原文:
◆ ◆ ◆ ◆

在上一篇博客中介绍了数据处理的整体结构:Faster RCNN代码详解(三):数据处理的整体结构。这一篇博客介绍数据处理的细节——关于anchor的前世今生,代码在脚本的:~/mx-rcnn/rcnn/io/rpn.py的assign_anchor函数中。
这一部分也是你想要深入了解Faster RCNN算法细节的重要部分,因为anchor是Faster RCNN算法的核心之一。具体而言,在这篇博客中我将为你介绍:anchor是什么?怎么生成的?anchor的标签是怎么定义的?bbox(bounding box)的回归目标是怎么定义的?bbox和anchor是什么区别?
def assign_anchor(feat_shape, gt_boxes, im_info, feat_stride=16,
scales=(8, 16, 32), ratios=(0.5, 1, 2), allowed_border=0):
"""
assign ground truth boxes to anchor positions
:param feat_shape: infer output shape
:param gt_boxes: assign ground truth
:param im_info: filter out anchors overlapped with edges
:param feat_stride: anchor position step
:param scales: used to generate anchors, affects num_anchors (per location)
:param ratios: aspect ratios of generated anchors
:param allowed_border: filter out anchors with edge overlap > allowed_border
:return: dict of label
'label': of shape (batch_size, 1) <- (batch_size, num_anchors, feat_height, feat_width)
'bbox_target': of shape (batch_size, num_anchors * 4, feat_height, feat_width)
'bbox_inside_weight': *todo* mark the assigned anchors
'bbox_outside_weight': used to normalize the bbox_loss, all weights sums to RPN_POSITIVE_WEIGHT
"""
def _unmap(data, count, inds, fill=0):
"""" unmap a subset inds of data into original data of size count """
if len(data.shape) == 1:
ret = np.empty((count,), dtype=np.float32)
ret.fill(fill)

◆ ◆ ◆ ◆

本题数据:
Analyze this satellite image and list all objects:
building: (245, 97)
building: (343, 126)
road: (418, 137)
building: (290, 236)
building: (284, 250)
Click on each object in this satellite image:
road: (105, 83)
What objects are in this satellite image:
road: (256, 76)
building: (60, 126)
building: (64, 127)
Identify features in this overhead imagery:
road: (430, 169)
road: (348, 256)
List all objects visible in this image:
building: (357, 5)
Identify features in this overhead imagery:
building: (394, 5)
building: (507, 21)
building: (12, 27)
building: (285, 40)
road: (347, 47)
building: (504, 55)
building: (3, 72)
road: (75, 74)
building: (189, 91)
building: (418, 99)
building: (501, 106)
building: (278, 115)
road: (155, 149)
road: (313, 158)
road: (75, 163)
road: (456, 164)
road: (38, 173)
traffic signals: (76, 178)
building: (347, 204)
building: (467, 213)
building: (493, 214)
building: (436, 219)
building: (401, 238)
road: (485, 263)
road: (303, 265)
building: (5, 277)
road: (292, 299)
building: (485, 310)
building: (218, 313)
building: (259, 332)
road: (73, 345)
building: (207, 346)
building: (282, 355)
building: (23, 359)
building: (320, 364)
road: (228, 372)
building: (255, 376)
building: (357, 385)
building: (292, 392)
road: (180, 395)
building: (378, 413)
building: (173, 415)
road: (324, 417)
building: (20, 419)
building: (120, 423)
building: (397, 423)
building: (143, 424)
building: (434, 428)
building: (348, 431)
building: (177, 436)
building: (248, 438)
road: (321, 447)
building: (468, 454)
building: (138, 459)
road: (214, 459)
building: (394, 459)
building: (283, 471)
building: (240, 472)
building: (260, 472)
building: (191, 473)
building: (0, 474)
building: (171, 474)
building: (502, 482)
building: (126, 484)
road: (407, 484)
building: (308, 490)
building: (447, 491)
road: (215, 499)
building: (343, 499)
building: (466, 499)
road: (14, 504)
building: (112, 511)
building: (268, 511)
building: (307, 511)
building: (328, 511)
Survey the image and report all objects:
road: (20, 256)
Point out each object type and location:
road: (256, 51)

◆ ◆ ◆ ◆

练习内容:
1. 将条目中从含有“Click on each”的那一行到含有“building: (357, 5)”的那一行（两端都包括）重新写出，提问行也照抄。答案里的坐标要平移，每个坐标数值都加上 -74。
2. 接着这篇讲 Faster RCNN 中 anchor 的博客往下续写。

参考答案:
1.
Click on each object in this satellite image:
road: (31, 9)
What objects are in this satellite image:
road: (182, 2)
building: (-14, 52)
building: (-10, 53)
Identify features in this overhead imagery:
road: (356, 95)
road: (274, 182)
List all objects visible in this image:
building: (283, -69)

2.
ret[inds] = data
else:
ret = np.empty((count,) + data.shape[1:], dtype=np.float32)
ret.fill(fill)
ret[inds, :] = data
return ret
im_info = im_info[0]
scales = np.array(scales, dtype=np.float32)
# base_anchors是anchor的初始化结果,输入中base_size=16,表示输入图像到该层
# feature map的尺寸缩小倍数,对于resnet网络的conv4_x而言缩小倍数是16;ratios默认是[0.5,1,2];
# scales默认是[8,16,32]。base_anchors默认是9*4的numpy array,表示9个anchor的4个坐标值,
# 4个坐标值用框的左上角坐标和右下角坐标。这9个anchor有一个共同点是中心坐标点一样,
# 这正是和RPN网络的滑窗操作对应(第一个3*3的卷积层),滑窗每滑到一个3*3区域,
# 则以该区域中心点为坐标就会生成9个anchor。
base_anchors = generate_anchors(base_size=feat_stride, ratios=list(ratios), scales=scales)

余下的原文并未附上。